_Task description_
Collect each line of the entries that holds the string "прямая".

_Task material_

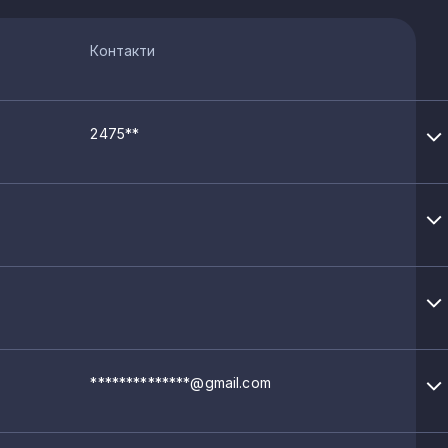
Контакти
2475**
**************@gmail.com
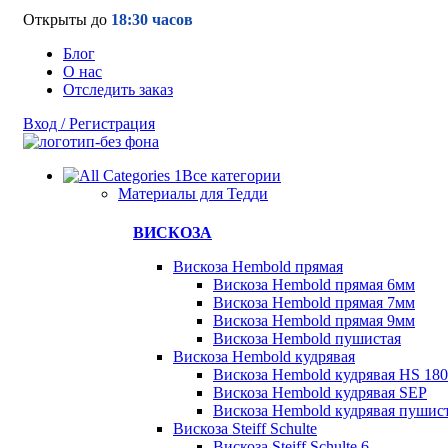
Открыты до
18:30 часов
Блог
О нас
Отследить заказ
Вход / Регистрация
Все категории
Материалы для Тедди
ВИСКОЗА
Вискоза Hembold прямая
Вискоза Hembold прямая 6мм
Вискоза Hembold прямая 7мм
Вискоза Hembold прямая 9мм
Вискоза Hembold пушистая
Вискоза Hembold кудрявая
Вискоза Hembold кудрявая HS 180
Вискоза Hembold кудрявая SEP
Вискоза Hembold кудрявая пушис
Вискоза Steiff Schulte
Вискоза Steiff Schulte 6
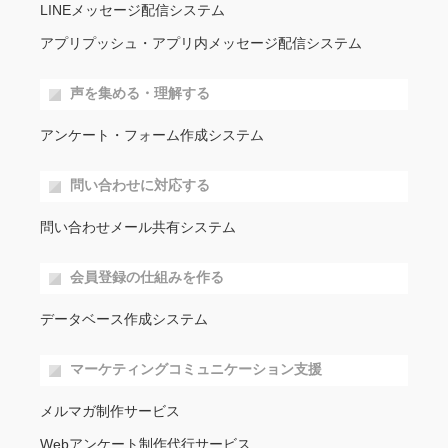
LINEメッセージ配信システム
アプリプッシュ・アプリ内メッセージ配信システム
声を集める・理解する
アンケート・フォーム作成システム
問い合わせに対応する
問い合わせメール共有システム
会員登録の仕組みを作る
データベース作成システム
マーケティングコミュニケーション支援
メルマガ制作サービス
Webアンケート制作代行サービス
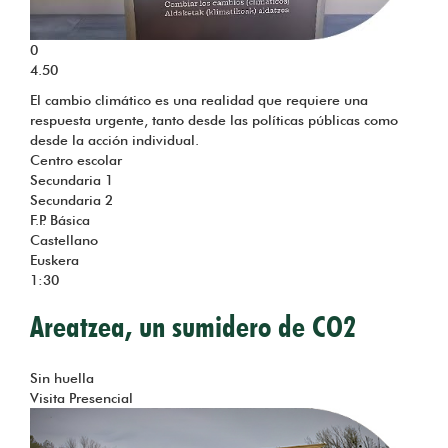
0
4.50
El cambio climático es una realidad que requiere una
respuesta urgente, tanto desde las políticas públicas como
desde la acción individual.
Centro escolar
Secundaria 1
Secundaria 2
F.P. Básica
Castellano
Euskera
1:30
Areatzea, un sumidero de CO2
Tema
Sin huella
Visita Presencial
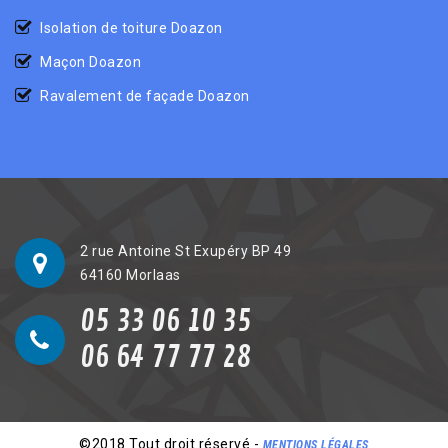
Isolation de toiture Doazon
Maçon Doazon
Ravalement de façade Doazon
2 rue Antoine St Exupéry BP 49
64160 Morlaas
05 33 06 10 35
06 64 77 77 28
©2018 Tout droit réservé -
MENTIONS LÉGALES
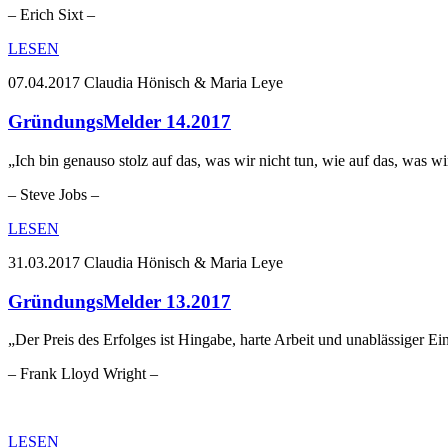
– Erich Sixt –
LESEN
07.04.2017
Claudia Hönisch & Maria Leye
GründungsMelder 14.2017
„Ich bin genauso stolz auf das, was wir nicht tun, wie auf das, was wi
– Steve Jobs –
LESEN
31.03.2017
Claudia Hönisch & Maria Leye
GründungsMelder 13.2017
„Der Preis des Erfolges ist Hingabe, harte Arbeit und unablässiger Ein
– Frank Lloyd Wright –
LESEN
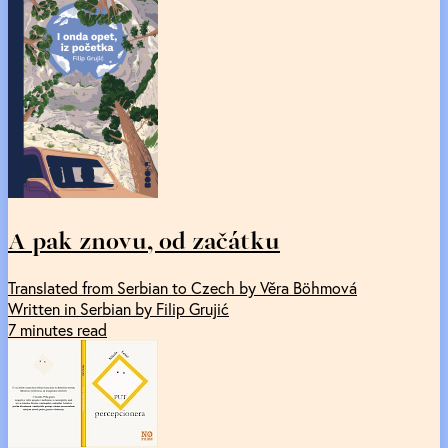
A pak znovu, od začátku
Translated from Serbian to Czech by Věra Böhmová
Written in Serbian by Filip Grujić
7 minutes read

_Expected answer_
Вискоза Hembold прямая
Вискоза Hembold прямая 6мм
Вискоза Hembold прямая 7мм
Вискоза Hembold прямая 9мм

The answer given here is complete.